Reading text —
* * * * *
Africa News

Mugabe's "march of a million" draws ordinary crowd

Nov 30, 2007, 17:12 GMT

Johannesburg/Harare - A bid by President Robert Mugabe to draw a vast crowd of Zimbabweans to demonstrate massive support for him and cow his opponents fell well below expectations Friday as most people chose to attend to their crisis-stricken lives.

The 'million man and woman march,' planned by Mugabe's ruling ZANU(PF) party for over a month, was meant to equal the throng of an estimated 200,000 people that gathered in Harare's Highfield township to welcome him home in 1980 at the end of a 7-year civil war for black majority rule and just before independence.

Copied from the 'million man march' organized in 1995 by Louis Farrakhan, leader of the black American militant 'Nation of Islam' movement in Washington DC, the Zimbabwean version, held at the same venue as Mugabe's heroic 1980 return, managed to collect about 10,000 people, journalists present agreed.

Veterans present in Harare in 1980 said Friday's rally came nowhere near Mugabe's return 27 years ago. 'There was a sea of people as far as the eye could see,' one said.

The numbers were also probably less than opposition leader Morgan Tsvangirai could attract, without trains or buses and usually despite a hostile and often violent police presence.

'I think there were probably more people queuing for cash at the banks,' a bystander said, referring to the critical shortage of cash available, one of the array of severe difficulties facing ordinary Zimbabweans struggling under world-record inflation in the world's fastest shrinking economy.

Mugabe, held responsible for the economic meltdown, appeared in a red baseball cap and a green African print shirt with his own picture on the front. He spoke for over two hours, delivering a wandering, repetitive history of his party's 'revolutionary' background.

The low numbers Friday were despite efforts to mobilize a major chunk of the country's transport network. On a daily basis, state radio had advertised passenger train services from nearly every urban centre in the country to Harare for the march.

'We have pooled our resources to fully support this historic event,' Fanuel Masikati, spokesman for the state-owned National Railways of Zimbabwe, said.

Reports in the independent press said the railways had had to suspend critical movement of grain and coal to allow locomotives to haul passenger coaches for ZANU(PF) instead.
* * * * *
Aim of the exercise — List every person whom the news report on Mugabe's march identifies by full name.
* * * * *
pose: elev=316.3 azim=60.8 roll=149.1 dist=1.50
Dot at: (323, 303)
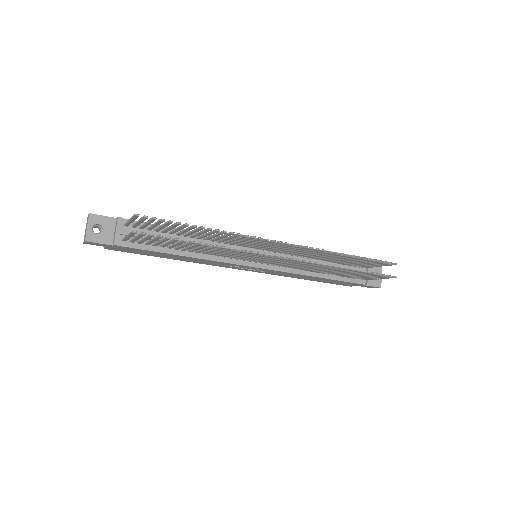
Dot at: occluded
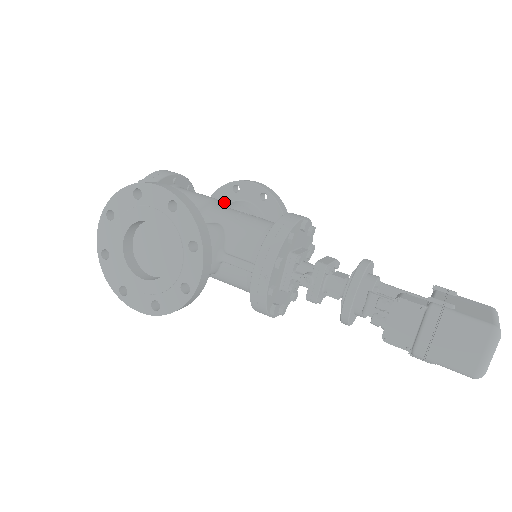
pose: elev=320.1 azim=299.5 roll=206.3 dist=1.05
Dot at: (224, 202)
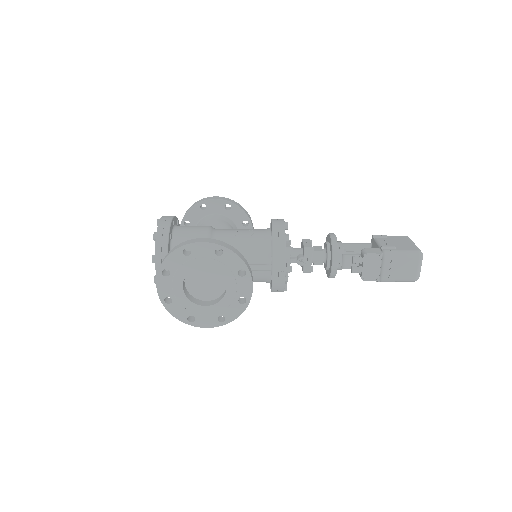
Dot at: (196, 220)
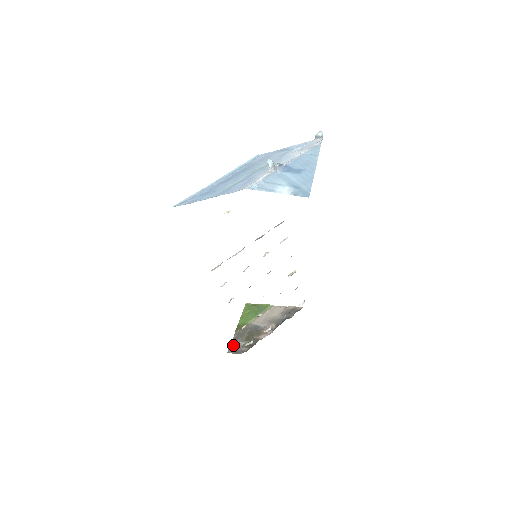
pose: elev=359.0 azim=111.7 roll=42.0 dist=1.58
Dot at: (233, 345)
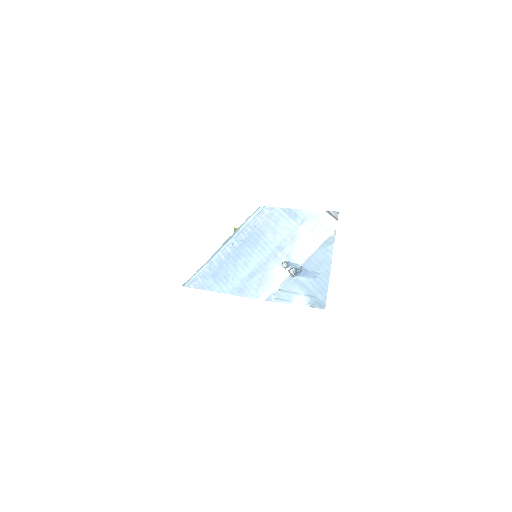
Dot at: occluded
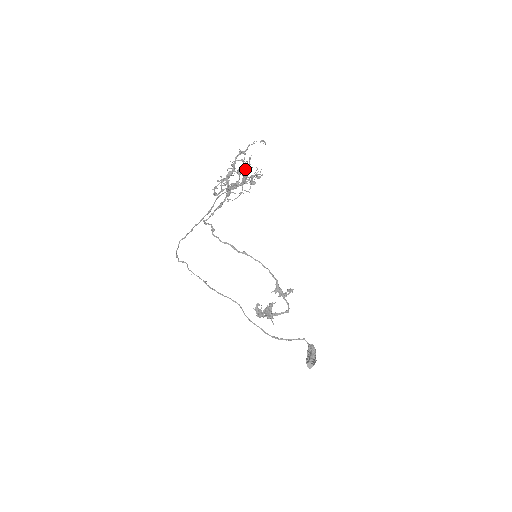
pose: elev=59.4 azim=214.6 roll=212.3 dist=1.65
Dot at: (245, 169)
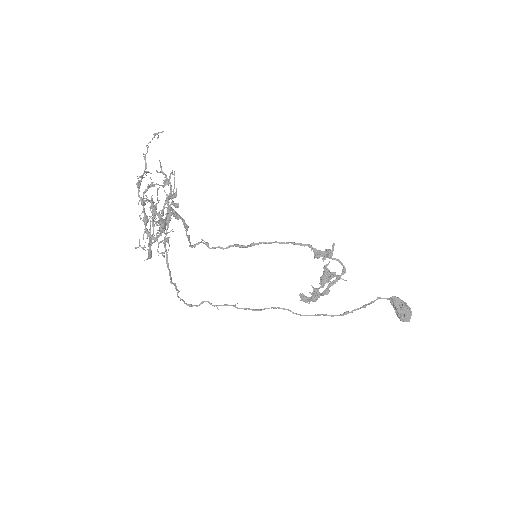
Dot at: (150, 207)
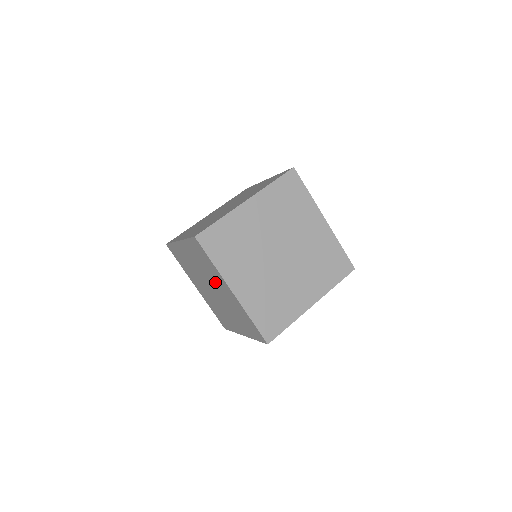
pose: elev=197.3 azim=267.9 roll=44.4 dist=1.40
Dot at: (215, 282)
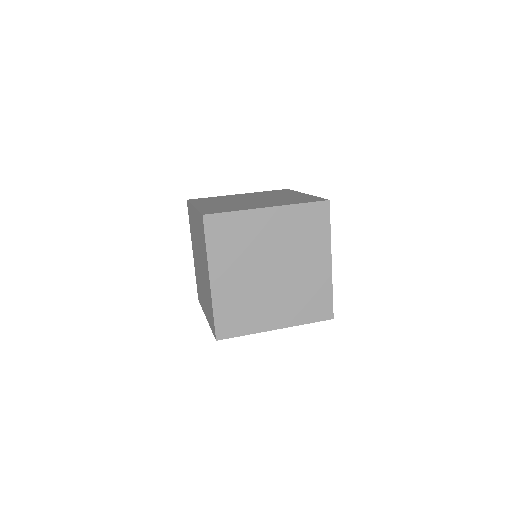
Dot at: occluded
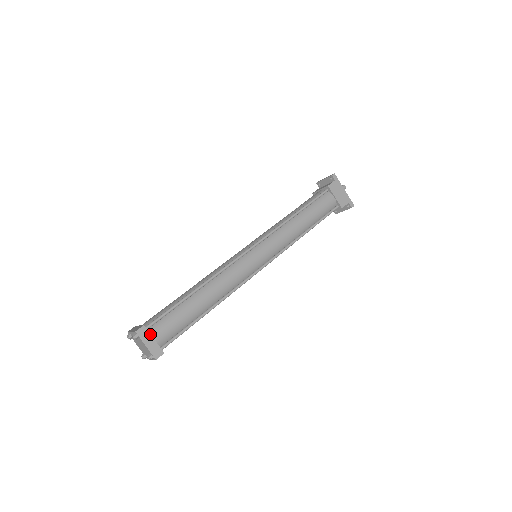
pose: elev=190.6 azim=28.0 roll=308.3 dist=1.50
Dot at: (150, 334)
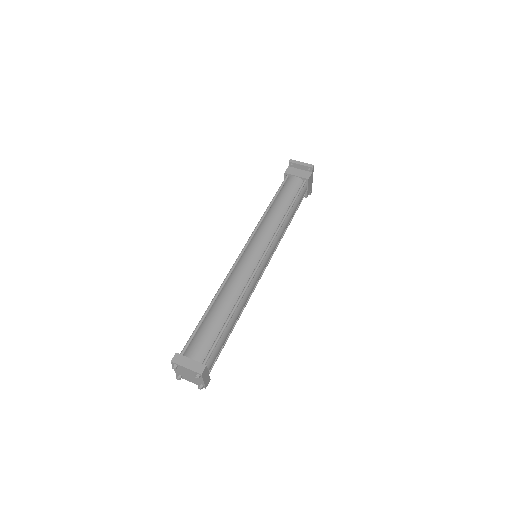
Dot at: (208, 370)
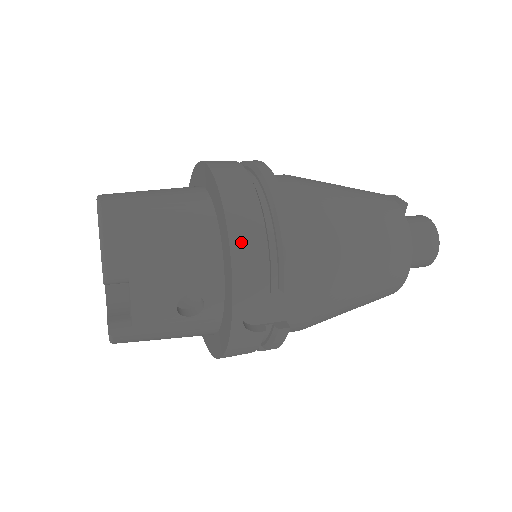
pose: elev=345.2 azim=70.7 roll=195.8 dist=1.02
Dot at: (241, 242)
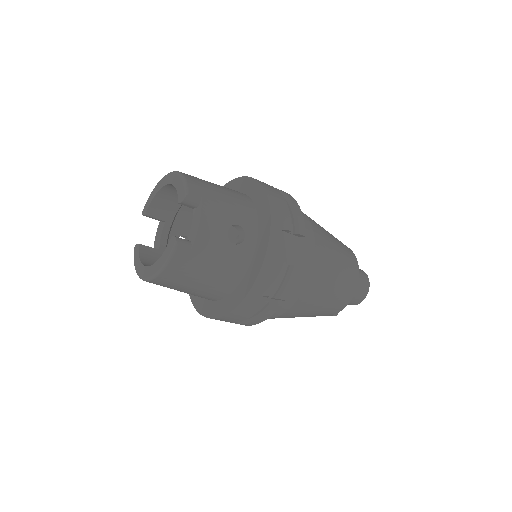
Dot at: (272, 196)
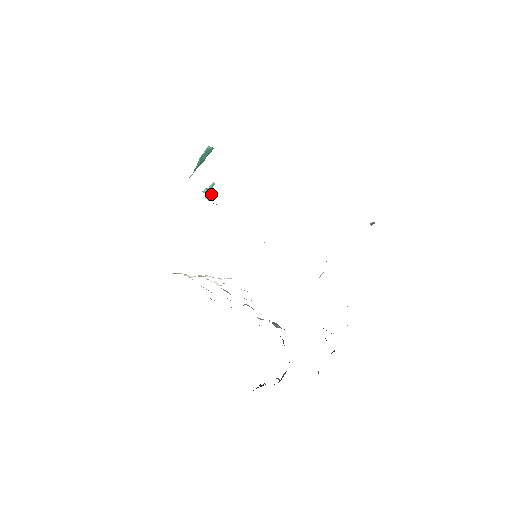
* * * * *
Answer to the exercise — Robert Mugabe, Louis Farrakhan, Morgan Tsvangirai, Fanuel Masikati